Ghana’s maritime industry and its African counterparts are preparing to put in place a deliberate and effective policy framework to address the continent’s insignificant share of global trade in the maritime sector despite Africa’s significant contribution to global maritime traffic.
The stakeholders are expected to converge in the country next month for the 4th Association of African Maritime Administration (AAMA) Executive Council meeting in Accra.
The impending gathering forms part of strategic step and policy directions of the Association to address the challenges facing Africa’s maritime sector.

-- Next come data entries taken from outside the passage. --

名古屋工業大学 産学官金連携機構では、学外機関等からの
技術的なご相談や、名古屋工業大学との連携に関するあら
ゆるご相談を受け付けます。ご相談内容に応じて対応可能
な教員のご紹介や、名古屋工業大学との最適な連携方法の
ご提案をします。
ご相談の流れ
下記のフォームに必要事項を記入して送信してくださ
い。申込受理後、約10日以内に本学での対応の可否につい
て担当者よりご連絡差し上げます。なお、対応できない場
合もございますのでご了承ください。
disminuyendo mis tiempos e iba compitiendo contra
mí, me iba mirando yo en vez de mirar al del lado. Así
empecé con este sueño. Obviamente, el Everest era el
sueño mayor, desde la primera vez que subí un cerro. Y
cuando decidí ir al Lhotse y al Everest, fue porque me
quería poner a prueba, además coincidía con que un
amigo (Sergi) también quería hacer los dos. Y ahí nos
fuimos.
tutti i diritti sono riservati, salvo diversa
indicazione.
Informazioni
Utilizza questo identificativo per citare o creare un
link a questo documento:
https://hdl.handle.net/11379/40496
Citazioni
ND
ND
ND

Importantly, Africa’s ports account for about 5 percent of global containerized trade volume, much of which comprises imports of manufactured goods. Africa’s shipping and ports do not always match global trends and standards.

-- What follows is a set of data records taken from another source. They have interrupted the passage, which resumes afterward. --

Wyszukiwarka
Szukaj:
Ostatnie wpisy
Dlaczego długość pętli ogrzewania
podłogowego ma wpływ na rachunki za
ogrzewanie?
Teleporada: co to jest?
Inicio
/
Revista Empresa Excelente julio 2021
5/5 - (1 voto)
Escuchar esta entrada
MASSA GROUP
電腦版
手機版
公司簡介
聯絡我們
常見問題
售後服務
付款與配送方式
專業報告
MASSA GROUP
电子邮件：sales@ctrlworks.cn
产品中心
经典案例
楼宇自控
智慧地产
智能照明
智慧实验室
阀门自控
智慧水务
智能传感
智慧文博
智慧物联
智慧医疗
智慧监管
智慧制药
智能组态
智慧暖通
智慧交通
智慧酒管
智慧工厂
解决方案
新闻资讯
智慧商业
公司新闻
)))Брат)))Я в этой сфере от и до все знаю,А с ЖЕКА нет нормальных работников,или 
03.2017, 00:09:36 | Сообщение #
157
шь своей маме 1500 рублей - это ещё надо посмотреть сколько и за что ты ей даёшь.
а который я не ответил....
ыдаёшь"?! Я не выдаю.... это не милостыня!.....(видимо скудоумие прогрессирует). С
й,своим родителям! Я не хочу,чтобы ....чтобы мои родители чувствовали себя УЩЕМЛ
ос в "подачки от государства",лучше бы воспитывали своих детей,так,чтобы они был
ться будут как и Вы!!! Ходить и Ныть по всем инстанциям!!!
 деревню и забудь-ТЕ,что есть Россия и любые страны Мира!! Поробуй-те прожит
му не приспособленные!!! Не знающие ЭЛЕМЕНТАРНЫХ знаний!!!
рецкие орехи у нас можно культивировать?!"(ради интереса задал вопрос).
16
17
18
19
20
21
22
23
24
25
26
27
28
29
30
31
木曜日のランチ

The continent’s maritime trade is shaped by trade concentration and limited diversification as its minimal integration in world trade is reflected in the contours of its maritime sector, this is according to the United Nations Conference on Trade and Development (UNCTAD).
In effect, Africa relies heavily on ships and ports to service its intercontinental trade. While it accounts for about 3 percent of global trade by value, the continent contributes higher shares to global seaborne trade, that is, 7 percent and 5 percent of maritime exports and imports by volume, respectively.

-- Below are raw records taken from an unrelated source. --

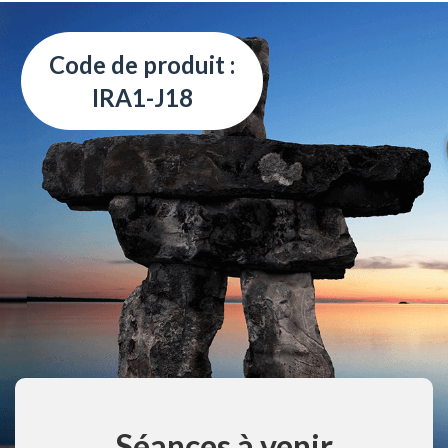
Code de produit :
IRA1-J18
Séances à venir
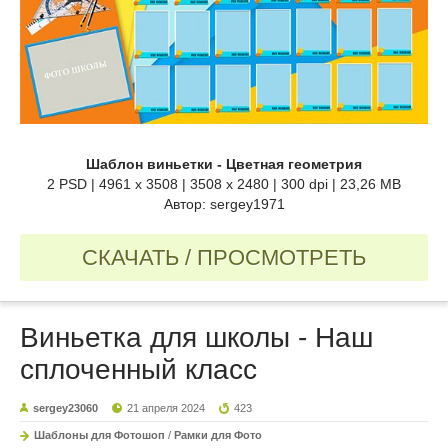
Шаблон виньетки - Цветная геометрия
2 PSD | 4961 x 3508 | 3508 x 2480 | 300 dpi | 23,26 MB
Автор: sergey1971
СКАЧАТЬ / ПРОСМОТРЕТЬ
Виньетка для школы - Наш
сплоченный класс
sergey23060
21 апреля 2024
423
Шаблоны для Фотошоп
/
Рамки для Фото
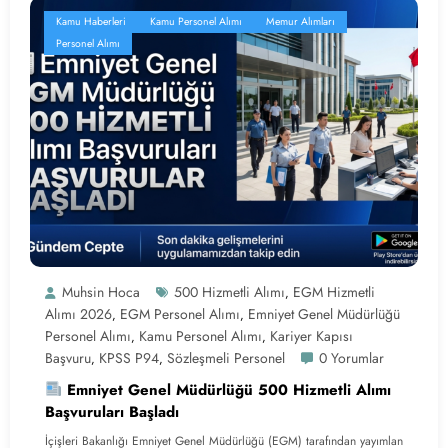
Kamu Haberleri
Kamu Personel Alımı
Memur Alımları
Personel Alımı
Muhsin Hoca
500 Hizmetli Alımı
EGM Hizmetli
,
Alımı 2026
EGM Personel Alımı
Emniyet Genel Müdürlüğü
,
,
Personel Alımı
Kamu Personel Alımı
Kariyer Kapısı
,
,
Başvuru
KPSS P94
Sözleşmeli Personel
0 Yorumlar
,
,
Emniyet Genel Müdürlüğü 500 Hizmetli Alımı
Başvuruları Başladı
İçişleri Bakanlığı Emniyet Genel Müdürlüğü (EGM) tarafından yayımlan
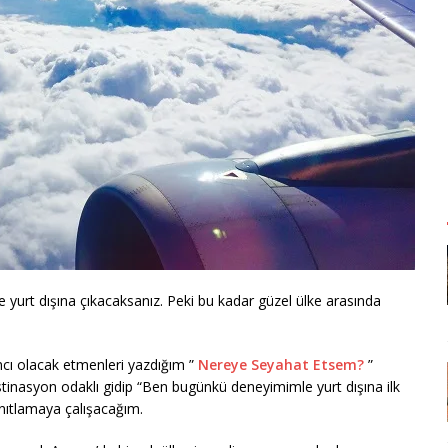
ve yurt dışına çıkacaksanız. Peki bu kadar güzel ülke arasında
mcı olacak etmenleri yazdığım ”
Nereye Seyahat Etsem?
”
tinasyon odaklı gidip “Ben bugünkü deneyimimle yurt dışına ilk
nıtlamaya çalışacağım.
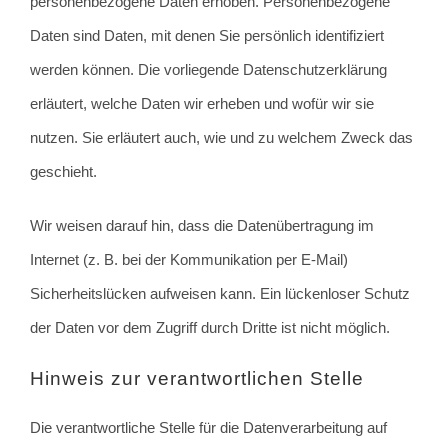
personenbezogene Daten erhoben. Personenbezogene
Daten sind Daten, mit denen Sie persönlich identifiziert
werden können. Die vorliegende Datenschutzerklärung
erläutert, welche Daten wir erheben und wofür wir sie
nutzen. Sie erläutert auch, wie und zu welchem Zweck das
geschieht.
Wir weisen darauf hin, dass die Datenübertragung im
Internet (z. B. bei der Kommunikation per E-Mail)
Sicherheitslücken aufweisen kann. Ein lückenloser Schutz
der Daten vor dem Zugriff durch Dritte ist nicht möglich.
Hinweis zur verantwortlichen Stelle
Die verantwortliche Stelle für die Datenverarbeitung auf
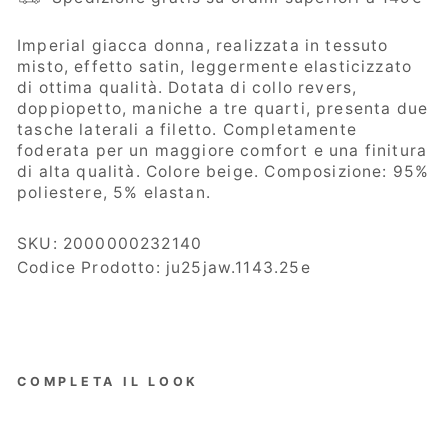
Imperial
g
iacca donna, realizzata in tessuto
misto, effetto satin, leggermente elasticizzato
di ottima qualità. Dotata di collo revers,
doppiopetto, maniche a tre quarti, presenta due
tasche laterali a filetto. Completamente
foderata per un maggiore comfort e una finitura
di alta qualità. Colore beige. Composizione: 95%
poliestere, 5% elastan.
SKU:
2000000232140
Codice Prodotto: ju25jaw.1143.25e
COMPLETA IL LOOK
Imper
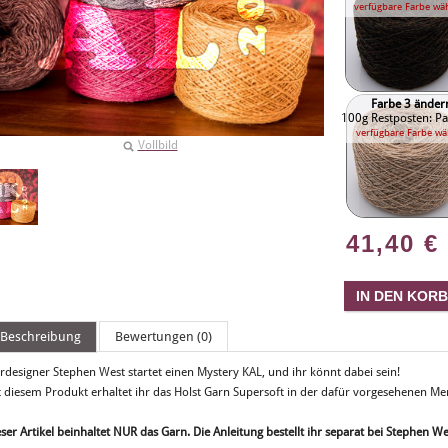
verfügbare Farbe wä
Farbe 3 änder
100g Restposten: Pa
verfügbare Farbe wä
Vollbild
41,40
€
Beschreibung
Bewertungen (0)
rdesigner Stephen West startet einen Mystery KAL, und ihr könnt dabei sein!
t diesem Produkt erhaltet ihr das Holst Garn Supersoft in der dafür vorgesehenen 
ser Artikel beinhaltet NUR das Garn. Die Anleitung bestellt ihr separat bei Stephen We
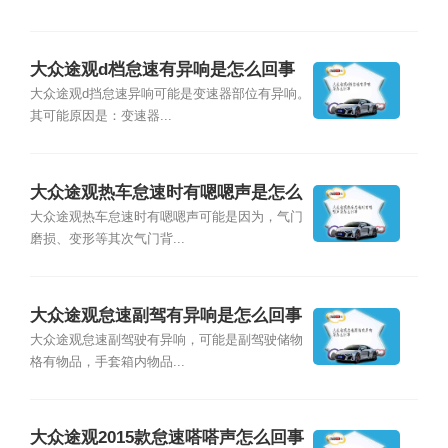
大众途观d档怠速有异响是怎么回事
大众途观d挡怠速异响可能是变速器部位有异响。
其可能原因是：变速器...
大众途观热车怠速时有嗯嗯声是怎么
回事
大众途观热车怠速时有嗯嗯声可能是因为，气门
磨损、变形等其次气门背...
大众途观怠速副驾有异响是怎么回事
大众途观怠速副驾驶有异响，可能是副驾驶储物
格有物品，手套箱内物品...
大众途观2015款怠速嗒嗒声怎么回事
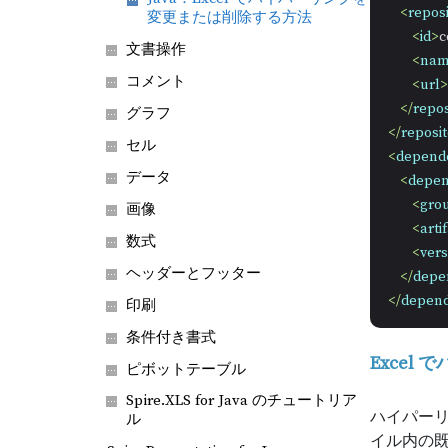
<
reposi
変更または削除する方法
<
id
>
c
文書操作
<
na
コメント
<
url
>
</
repos
グラフ
</
reposit
セル
<
depend
データ
<
depe
<
gro
画像
<
arti
数式
<
vers
ヘッダーとフッター
</
depe
</
depend
印刷
条件付き書式
Excel
ピボットテーブル
Spire.XLS for Java のチュートリア
ハイパーリ
ル
イル内の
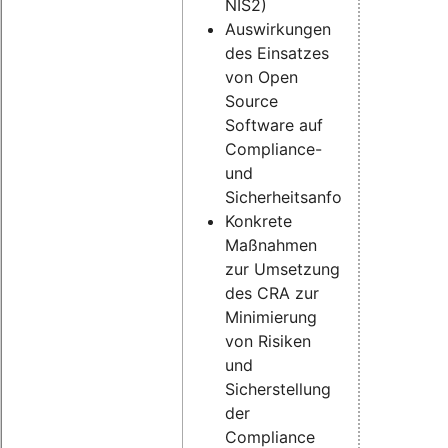
NIS2)
Auswirkungen
des Einsatzes
von Open
Source
Software auf
Compliance-
und
Sicherheitsanforderungen
Konkrete
Maßnahmen
zur Umsetzung
des CRA zur
Minimierung
von Risiken
und
Sicherstellung
der
Compliance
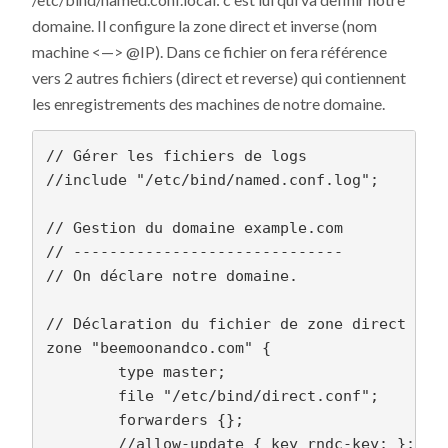
domaine. Il configure la zone direct et inverse (nom
machine <—> @IP). Dans ce fichier on fera référence
vers 2 autres fichiers (direct et reverse) qui contiennent
les enregistrements des machines de notre domaine.
// Gérer les fichiers de logs

//include "/etc/bind/named.conf.log";

// Gestion du domaine example.com

// ------------------------------

// On déclare notre domaine.

// Déclaration du fichier de zone direct

zone "beemoonandco.com" {

        type master;

        file "/etc/bind/direct.conf";

        forwarders {};

        //allow-update { key rndc-key; };
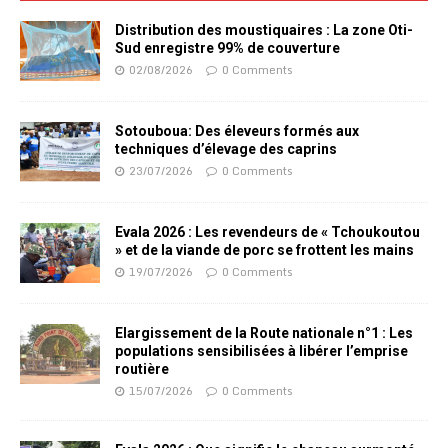
Distribution des moustiquaires : La zone Oti-
Sud enregistre 99% de couverture
02/08/2026
0 Comments
Sotouboua: Des éleveurs formés aux
techniques d’élevage des caprins
23/07/2026
0 Comments
Evala 2026 : Les revendeurs de « Tchoukoutou
» et de la viande de porc se frottent les mains
19/07/2026
0 Comments
Elargissement de la Route nationale n°1 : Les
populations sensibilisées à libérer l’emprise
routière
15/07/2026
0 Comments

As such, while many challenges constrain the continent’s capability in harnessing opportunities in global maritime trade, a number of factors indicate that Africa is a dormant giant as the continent has a robust economic growth, resources, growing investment and financing commitments relating to transport infrastructure, UNCTAD reiterates.
It noted that for Africa to improve its containerized trade and port traffic volumes and emerge as an exporter of containerized goods, there was the need for African countries to diversifying their economies and enabling greater integration into regional and global value chains, insisting that the soon to be implemented African Continental Free Trade Agreement (AfCFTA) will not be enough in this regard.
The aim of the Association is to promote the development of Africa’s maritime regulatory framework and encouraging harmonisation for greater competitiveness on a global basis as well as promoting the sharing of best practices among Africa’s Maritime Administrations. This is expected to spearhead the growth of the African maritime industry.